Posted by lpslpslpslpslpslps on June 7, 2010, at 19:19:23 [reposted on June 11, 2010, at 13:45:10 | original URL]

In reply to Re: Brainstorming alternate treatment options » lpslpslpslpslpslps, posted by violette on June 6, 2010, at 1:02:30

> Many of those with strong defense mechanisms, say-intellectualization, can benefit from psychodynamic therapy, which is about "feeling".

Can you tell me more about psychodynamic therapy? I've asked my psychiatrist about different types of therapy in the past, but he tends to do his own thing. He basically just asks me to talk about what is going on in my life, and he periodically asks follow-up questions, or makes suggestions about possible connections between things I have said, and if I ask him to suggest a course of action he will give me a little guidance.

After med school and residency this guy spent several years training at a psychoanalytic institute, so I trust that his approach to psychotherapy is based on some expertise, but I don't know if he really 'takes requests' when it comes to forms of psychotherapy.

He's always been supportive of my interest in psychiatry and psychopharmacology. He loans me issues of the academic journals he subscribes to, he gave me his old PDR, and he's loaned me a couple textbooks that's he's used when teaching at the UCLA med school. And if I come in for our weekly session and I ask him a bunch of questions about treating schizophrenic patients or about his experience running a psych hospital (which he did when he was younger), he's happy to talk to me about that for the whole time. It's like having weekly one-on-one access to an expert in a field I am intensely curious about, in addition to having a caring doctor that I like.

In short, I really like this doctor.
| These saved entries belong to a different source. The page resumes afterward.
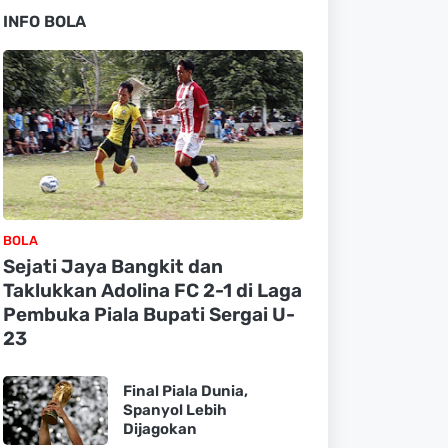
INFO BOLA
BOLA
Sejati Jaya Bangkit dan
Taklukkan Adolina FC 2-1 di Laga
Pembuka Piala Bupati Sergai U-
23
Final Piala Dunia,
Spanyol Lebih
Dijagokan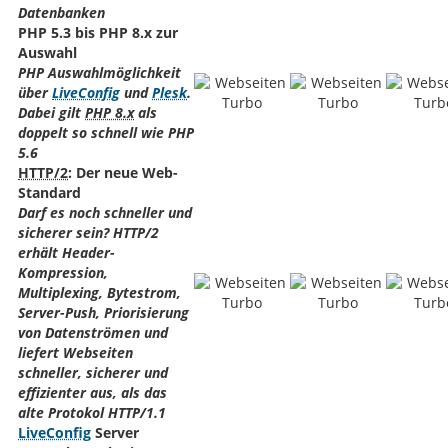
Datenbanken
PHP 5.3 bis PHP 8.x zur
Auswahl
PHP Auswahlmöglichkeit
über
LiveConfig
und
Plesk
.
Dabei gilt
PHP 8.x
als
doppelt so schnell wie PHP
5.6
HTTP/2
: Der neue Web-
Standard
Darf es noch schneller und
sicherer sein? HTTP/2
erhält Header-
Kompression,
Multiplexing, Bytestrom,
Server-Push, Priorisierung
von Datenströmen und
liefert Webseiten
schneller, sicherer und
effizienter aus, als das
alte Protokol HTTP/1.1
LiveConfig
Server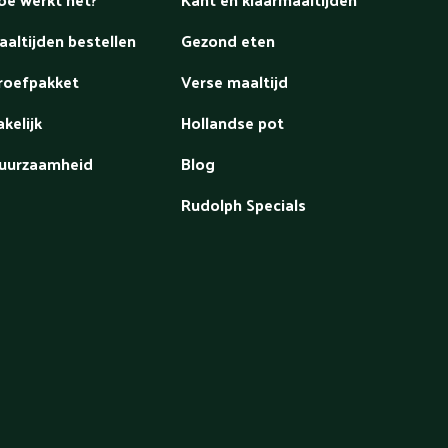
aaltijden bestellen
Gezond eten
roefpakket
Verse maaltijd
akelijk
Hollandse pot
uurzaamheid
Blog
Rudolph Specials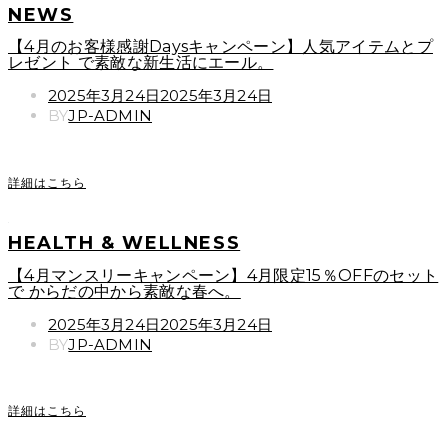
NEWS
【4月のお客様感謝Daysキャンペーン】人気アイテムとプ
レゼント で素敵な新生活にエール。
POSTED
2025年3月24日
2025年3月24日
ON
BY
JP-ADMIN
詳細はこちら
HEALTH & WELLNESS
【4月マンスリーキャンペーン】4月限定15％OFFのセット
で からだの中から素敵な春へ。
POSTED
2025年3月24日
2025年3月24日
ON
BY
JP-ADMIN
詳細はこちら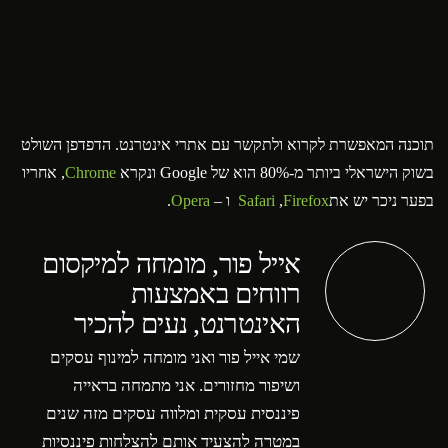
תוכנה המאפשרת לקרוא ולתקשר עם אתרי אינטרנט. הדפדפן השולט
בשוק הישראלי ביותר מ-80% הוא של Google ונקרא
Chrome
, אחריו
בפער ניכר יש את
Firefox
,
Safari
ו –
Opera
.
אייל פור, מומחה למיקסום
רווחים באמצעות
האינטרנט, נעים להכיר
שמי אייל פור ואני מומחה למינוף עסקים
ושיפור מחזורים. אני מתמחה בראייה
פיננסית עסקית ומלווה עסקים מזה שנים
במטרה להצעיד אותם להצלחות פיננסיות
He doesn't talk down to me, he doesn't tell me things that he knows I already know (and he has a good sense for what I do know and what I don't know). A few times, he has told me that a pharmaceutical rep has recently given him samples of a new drug, and he wants to know what I've seen about that drug in the literature. Of course, I suspect he does this in order to facilitate transference-- heck, I don't know how much I would trust him if he really made it a practice of consulting non-expert mentally ill patients about medication-- but in any event I like it b/c I feel like he's one of the only people in my life that takes me completely seriously. In three years, I've never gotten the "how cute, the patient thinks he knows something about psychiatry" condescension that I expect I would get elsewhere. He's the only person in my life I haven't had to prove myself to.

But, I have no idea if the form of psychotherapy he offers is optimal, b/c I've got no basis for comparison. I do notice two things though: 1) I generally feel better after our appointments than I did before the appointment, even if he hasn't said hardly anything, and 2) often when I am by myself, I start talking to myself mentally as if I were talking to him -- several hours a week of this, in fact, and it feels as effective as the actual therapy. And I never did anything like that before, so who knows.